------ DATA FOR ANALYSIS
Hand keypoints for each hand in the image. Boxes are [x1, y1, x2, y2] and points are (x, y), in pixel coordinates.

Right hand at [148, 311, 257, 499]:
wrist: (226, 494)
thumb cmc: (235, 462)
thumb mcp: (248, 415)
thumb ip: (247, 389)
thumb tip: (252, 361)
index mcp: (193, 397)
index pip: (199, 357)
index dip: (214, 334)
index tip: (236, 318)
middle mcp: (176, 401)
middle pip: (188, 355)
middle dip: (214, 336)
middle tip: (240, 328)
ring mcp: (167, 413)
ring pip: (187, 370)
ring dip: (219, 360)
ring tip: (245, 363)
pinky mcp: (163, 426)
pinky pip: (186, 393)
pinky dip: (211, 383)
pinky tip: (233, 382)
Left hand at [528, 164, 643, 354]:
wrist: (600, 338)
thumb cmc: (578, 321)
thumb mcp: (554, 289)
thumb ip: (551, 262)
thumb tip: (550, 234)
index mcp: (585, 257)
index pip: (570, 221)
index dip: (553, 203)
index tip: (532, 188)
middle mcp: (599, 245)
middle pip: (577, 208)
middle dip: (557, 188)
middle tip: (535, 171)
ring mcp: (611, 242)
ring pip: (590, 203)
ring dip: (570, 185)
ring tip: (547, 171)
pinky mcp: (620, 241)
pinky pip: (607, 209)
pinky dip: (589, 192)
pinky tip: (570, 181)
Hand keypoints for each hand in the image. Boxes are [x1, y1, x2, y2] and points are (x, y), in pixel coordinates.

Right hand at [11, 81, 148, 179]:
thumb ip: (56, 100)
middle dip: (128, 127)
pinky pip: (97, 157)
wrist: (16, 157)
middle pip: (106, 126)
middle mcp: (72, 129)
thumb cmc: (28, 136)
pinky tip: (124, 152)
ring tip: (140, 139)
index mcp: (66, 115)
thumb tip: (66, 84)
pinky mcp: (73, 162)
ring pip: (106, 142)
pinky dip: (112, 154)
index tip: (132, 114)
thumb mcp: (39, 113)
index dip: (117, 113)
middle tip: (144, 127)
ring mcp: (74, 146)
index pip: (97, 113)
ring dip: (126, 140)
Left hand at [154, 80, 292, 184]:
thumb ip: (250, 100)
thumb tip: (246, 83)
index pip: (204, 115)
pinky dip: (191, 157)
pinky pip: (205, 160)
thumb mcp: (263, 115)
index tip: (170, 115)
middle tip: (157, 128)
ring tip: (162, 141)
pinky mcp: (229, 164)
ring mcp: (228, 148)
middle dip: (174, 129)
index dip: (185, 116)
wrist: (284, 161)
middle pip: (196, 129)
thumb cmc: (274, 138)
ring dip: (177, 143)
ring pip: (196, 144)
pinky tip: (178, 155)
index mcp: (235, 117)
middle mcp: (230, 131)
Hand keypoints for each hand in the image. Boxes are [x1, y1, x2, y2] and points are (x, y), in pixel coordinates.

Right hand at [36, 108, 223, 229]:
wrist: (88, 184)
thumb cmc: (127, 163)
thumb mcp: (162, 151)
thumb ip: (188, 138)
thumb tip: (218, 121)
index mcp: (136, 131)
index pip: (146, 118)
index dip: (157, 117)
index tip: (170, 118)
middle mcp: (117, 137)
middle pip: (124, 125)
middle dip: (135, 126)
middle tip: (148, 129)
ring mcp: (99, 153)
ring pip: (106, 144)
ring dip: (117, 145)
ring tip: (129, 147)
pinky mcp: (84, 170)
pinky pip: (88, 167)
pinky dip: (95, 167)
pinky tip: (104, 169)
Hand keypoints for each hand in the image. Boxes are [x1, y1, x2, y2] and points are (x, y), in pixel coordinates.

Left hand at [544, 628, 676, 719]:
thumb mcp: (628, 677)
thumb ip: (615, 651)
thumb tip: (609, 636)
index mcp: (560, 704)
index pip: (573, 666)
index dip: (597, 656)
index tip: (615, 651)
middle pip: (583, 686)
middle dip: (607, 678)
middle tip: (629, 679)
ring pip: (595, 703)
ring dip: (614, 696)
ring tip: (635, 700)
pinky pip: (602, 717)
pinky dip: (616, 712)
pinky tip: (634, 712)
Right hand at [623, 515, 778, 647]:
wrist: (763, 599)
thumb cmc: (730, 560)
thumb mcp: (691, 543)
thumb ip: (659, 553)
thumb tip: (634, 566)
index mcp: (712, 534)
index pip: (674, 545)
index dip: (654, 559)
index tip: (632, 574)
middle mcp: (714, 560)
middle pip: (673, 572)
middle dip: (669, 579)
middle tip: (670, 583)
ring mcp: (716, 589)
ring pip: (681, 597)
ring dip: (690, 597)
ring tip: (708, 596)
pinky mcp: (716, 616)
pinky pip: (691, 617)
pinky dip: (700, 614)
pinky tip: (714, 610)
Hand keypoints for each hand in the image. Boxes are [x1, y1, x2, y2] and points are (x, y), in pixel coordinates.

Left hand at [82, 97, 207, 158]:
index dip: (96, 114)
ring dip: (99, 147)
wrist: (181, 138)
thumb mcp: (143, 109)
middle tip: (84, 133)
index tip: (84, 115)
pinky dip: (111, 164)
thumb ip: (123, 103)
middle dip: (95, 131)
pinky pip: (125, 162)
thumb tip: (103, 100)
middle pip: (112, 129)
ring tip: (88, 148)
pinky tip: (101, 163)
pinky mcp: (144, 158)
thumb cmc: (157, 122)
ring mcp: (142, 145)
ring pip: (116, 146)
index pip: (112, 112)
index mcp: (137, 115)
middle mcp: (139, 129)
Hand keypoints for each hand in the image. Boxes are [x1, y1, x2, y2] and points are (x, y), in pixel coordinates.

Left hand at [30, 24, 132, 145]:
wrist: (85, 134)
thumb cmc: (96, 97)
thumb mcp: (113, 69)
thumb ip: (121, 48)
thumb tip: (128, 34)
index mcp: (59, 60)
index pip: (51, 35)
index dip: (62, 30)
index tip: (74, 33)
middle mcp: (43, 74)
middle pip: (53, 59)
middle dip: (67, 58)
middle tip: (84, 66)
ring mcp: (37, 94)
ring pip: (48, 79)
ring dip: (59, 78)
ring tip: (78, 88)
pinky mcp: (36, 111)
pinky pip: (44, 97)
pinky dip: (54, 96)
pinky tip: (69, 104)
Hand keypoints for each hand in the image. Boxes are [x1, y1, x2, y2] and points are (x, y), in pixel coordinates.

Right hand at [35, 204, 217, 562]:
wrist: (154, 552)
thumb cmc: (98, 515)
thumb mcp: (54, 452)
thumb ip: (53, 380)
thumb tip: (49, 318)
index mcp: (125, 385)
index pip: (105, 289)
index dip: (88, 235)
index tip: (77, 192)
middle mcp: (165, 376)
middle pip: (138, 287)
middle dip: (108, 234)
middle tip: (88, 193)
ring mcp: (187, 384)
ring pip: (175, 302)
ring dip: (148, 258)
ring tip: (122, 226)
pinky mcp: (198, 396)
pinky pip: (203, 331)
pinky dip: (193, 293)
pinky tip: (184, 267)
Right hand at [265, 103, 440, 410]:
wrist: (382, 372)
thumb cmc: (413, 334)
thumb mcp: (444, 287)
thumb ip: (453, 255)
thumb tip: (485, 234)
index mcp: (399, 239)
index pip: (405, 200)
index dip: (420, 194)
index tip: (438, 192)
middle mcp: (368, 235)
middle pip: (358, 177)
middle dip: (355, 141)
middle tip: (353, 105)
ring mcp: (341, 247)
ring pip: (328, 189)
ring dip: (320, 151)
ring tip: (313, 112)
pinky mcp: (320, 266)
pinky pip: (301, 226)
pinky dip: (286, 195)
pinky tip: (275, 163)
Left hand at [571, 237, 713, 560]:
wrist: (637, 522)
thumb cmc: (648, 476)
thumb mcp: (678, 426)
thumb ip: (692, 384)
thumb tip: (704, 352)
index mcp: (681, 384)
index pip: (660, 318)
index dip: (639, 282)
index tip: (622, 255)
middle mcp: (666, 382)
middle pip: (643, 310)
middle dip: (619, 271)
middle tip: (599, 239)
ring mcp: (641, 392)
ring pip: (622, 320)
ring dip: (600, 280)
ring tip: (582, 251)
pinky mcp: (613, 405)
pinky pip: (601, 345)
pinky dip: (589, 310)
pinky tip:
------------
REQUIRED ACTION –
Repeat exactly, and only, the run of lines from the start of the material above through the line that holds "ring tip: (245, 363)".

WRITTEN REPLY –
Hand keypoints for each hand in the image. Boxes are [x1, y1, x2, y2] and points are (x, y), in pixel coordinates.

Right hand at [148, 311, 257, 499]:
wrist: (226, 494)
thumb cmc: (235, 462)
thumb mcp: (248, 415)
thumb ip: (247, 389)
thumb tip: (252, 361)
index mcp: (193, 397)
index pip: (199, 357)
index dip: (214, 334)
index tip: (236, 318)
middle mcp: (176, 401)
middle pip: (188, 355)
middle dip: (214, 336)
middle tip: (240, 328)
ring mcp: (167, 413)
ring pip: (187, 370)
ring dip: (219, 360)
ring tip: (245, 363)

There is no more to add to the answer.